Direct link (PDF) to the class action complaint filed with the federal Southern District Court of New York.
This is certainly a different avenue than I expected for vindicating the rights of NYC cyclists, but is very welcome. Conventionally, when a law is enforced improperly, the matter is adjudicated and that settles the matter for the person in question. However, that does not necessarily set "legal precedence", which is the obligation for other courts and judges to rule in the same way.
To establish that a law is indeed being wrongly applied, someone would have to either appeal their case to the appellate court -- whose ruling would then set precedence for all the lower courts to follow -- or they file suit for "declaratory judgement", where a court is asked specifically to rule on the validity of some law, regulation, or contract. And that in-depth analysis would set precedence, because it specifically litigates the core legality of what's in question.

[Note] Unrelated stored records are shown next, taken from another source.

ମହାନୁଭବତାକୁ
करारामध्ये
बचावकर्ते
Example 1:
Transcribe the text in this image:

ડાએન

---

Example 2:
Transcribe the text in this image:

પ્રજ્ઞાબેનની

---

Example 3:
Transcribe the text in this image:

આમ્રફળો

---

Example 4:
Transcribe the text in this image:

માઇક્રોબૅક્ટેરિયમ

Declaratory judgement is what I thought would happen, but here, they've taken a different approach. Because the plaintiff posits that the law is clearly on their side -- with zero room for any other interpretation, bolstered by the fact that a judge dismissed the charge against the cyclist earlier -- they argue NYPD is operating unconstitutionally, violating whole swaths of people's rights.
After all, the issue isn't that some law conflicts with other laws, but that NYPD is systemically misapplying the wrong law against people conducting themselves lawfully. That's akin to constantly prosecuting pedestrians for a failure to use low-beams at night. So absurd it is, the plaintiffs claim, that it amounts to unconstitutional harassment.

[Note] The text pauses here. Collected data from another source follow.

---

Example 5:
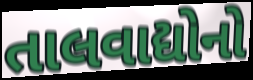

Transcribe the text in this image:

તાલવાદ્યોનો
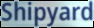
Shipyard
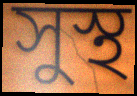
সুস্থ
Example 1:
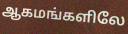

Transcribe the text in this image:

ஆகமங்களிலே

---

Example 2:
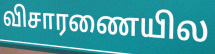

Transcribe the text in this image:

விசாரணையில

Hence, they bring a class action claim to vindicate the constitutional right to not be falsely arrested (4th Amendment, NY Constitution, and common law), and the right to be free from malicious prosecution. Note that it's common to use a "scattergun" approach for lawsuits, in the hope that any one of these will stick.

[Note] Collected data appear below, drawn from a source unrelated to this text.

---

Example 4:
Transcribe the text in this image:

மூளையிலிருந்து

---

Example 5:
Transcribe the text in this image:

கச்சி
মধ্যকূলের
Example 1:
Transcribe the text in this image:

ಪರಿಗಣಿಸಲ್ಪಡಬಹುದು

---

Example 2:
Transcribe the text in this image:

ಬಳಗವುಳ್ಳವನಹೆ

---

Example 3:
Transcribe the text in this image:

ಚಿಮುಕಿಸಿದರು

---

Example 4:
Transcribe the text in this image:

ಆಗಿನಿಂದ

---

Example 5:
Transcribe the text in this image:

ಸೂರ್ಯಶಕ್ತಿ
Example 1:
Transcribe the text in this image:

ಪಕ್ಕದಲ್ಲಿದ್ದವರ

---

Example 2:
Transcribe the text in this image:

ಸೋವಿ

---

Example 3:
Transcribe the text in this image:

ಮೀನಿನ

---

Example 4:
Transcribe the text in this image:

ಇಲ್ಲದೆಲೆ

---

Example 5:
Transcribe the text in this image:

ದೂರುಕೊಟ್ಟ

With all that said, this is a bigger lift than "declaratory judgement" would have been, but unlike that process, this class action allows prior victims of NYPD's false arrests to recover some money from the city, if they join the class action. As with all class action suits, the defendant will challenge the class definition, likely arguing that not every class member suffered equal harm.
And that's possibly true: being dragged to court for an improper traffic citation affects people differently, whether they have to arrange child care for the day or whether they had to hire a lawyer or not. But the response to that would be: the harm suffered by the class was the constitutional rights that were trampled on. And it is very well settled that wrongly abridged constitutional rights, if for even a brief moment, is a cognizable harm that can be redressed in court.